Protein nanocages have become important engineering tools for biotechnological and biomedical applications. Among them, encapsulins have recently received increased attention due to their favorable properties and selective protein packaging capabilities. Encapsulins are icosahedral protein compartments composed of a single type of shell protomer and are widely found in both bacteria and archaea. Encapsulins possess several key features that make them attractive engineering targets. First, encapsulins can specifically encapsulate dedicated cargo proteins. All native cargo proteins contain N-terminal domains or C-terminal peptides (TPs) necessary for efficient cargo loading during shell self-assembly (Figure 1). This feature – a dedicated and modular protein loading mechanism – has been widely utilized to package non-native cargo proteins into the encapsulin shell in vivo via simple genetic fusion of TPs to proteins of interest.
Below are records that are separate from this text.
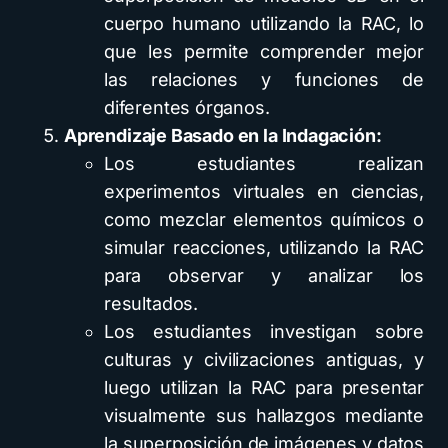
cuerpo humano utilizando la RAC, lo
que les permite comprender mejor
las relaciones y funciones de
diferentes órganos.
Aprendizaje Basado en la Indagación:
Los estudiantes realizan
experimentos virtuales en ciencias,
como mezclar elementos químicos o
simular reacciones, utilizando la RAC
para observar y analizar los
resultados.
Los estudiantes investigan sobre
culturas y civilizaciones antiguas, y
luego utilizan la RAC para presentar
visualmente sus hallazgos mediante
la superposición de imágenes y datos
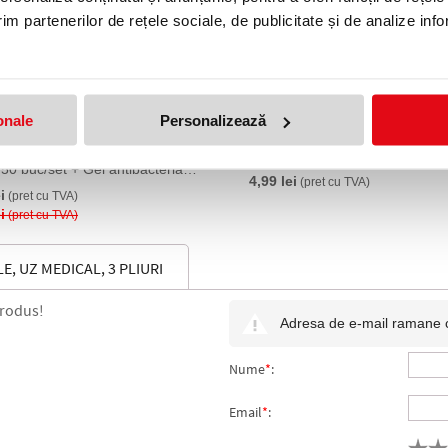
im partenerilor de rețele sociale, de publicitate și de analize info
onale
Personalizează
asca protectie respiratorie,
Masca protectie respiratorie F
opii, de unica folosinta, 3
5 straturi, ambalaj individual
, 50 buc/set + Gel antibacterian
4,99 lei
maini, 50 ml, Filo HiGeen
(pret cu TVA)
i
(pret cu TVA)
i
(pret cu TVA)
E, UZ MEDICAL, 3 PLIURI
produs!
Adresa de e-mail ramane con
Nume
*
:
Email
*
:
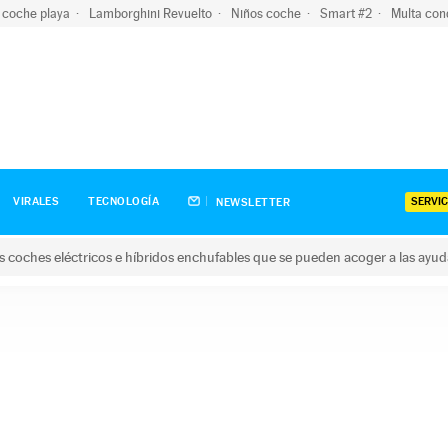
 coche playa
Lamborghini Revuelto
Niños coche
Smart #2
Multa con
SERVIC
VIRALES
TECNOLOGÍA
NEWSLETTER
s coches eléctricos e híbridos enchufables que se pueden acoger a las ayu
hes eléctricos e híbridos enchufables que se pueden acoger a la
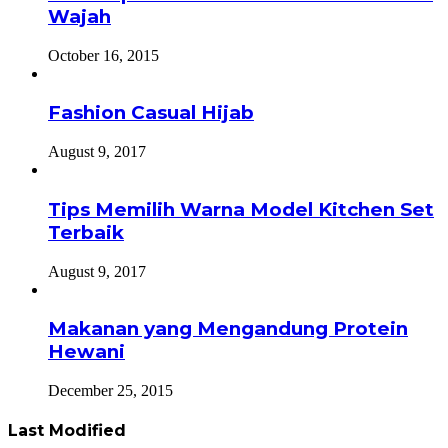
Wajah
October 16, 2015
Fashion Casual Hijab
August 9, 2017
Tips Memilih Warna Model Kitchen Set
Terbaik
August 9, 2017
Makanan yang Mengandung Protein
Hewani
December 25, 2015
Last Modified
Second, encapsulins exhibit diverse physicochemical characteristics useful for a variety of applications. For instance, encapsulins found in thermophilic organisms typically show extreme thermostability, while encapsulins encoded by acidophiles possess high acid tolerance. Lastly, ease of shell modification allows chemical conjugation, peptide insertion, and fusion of protein domains to the shell, resulting in potentially multifunctional protein nanocages.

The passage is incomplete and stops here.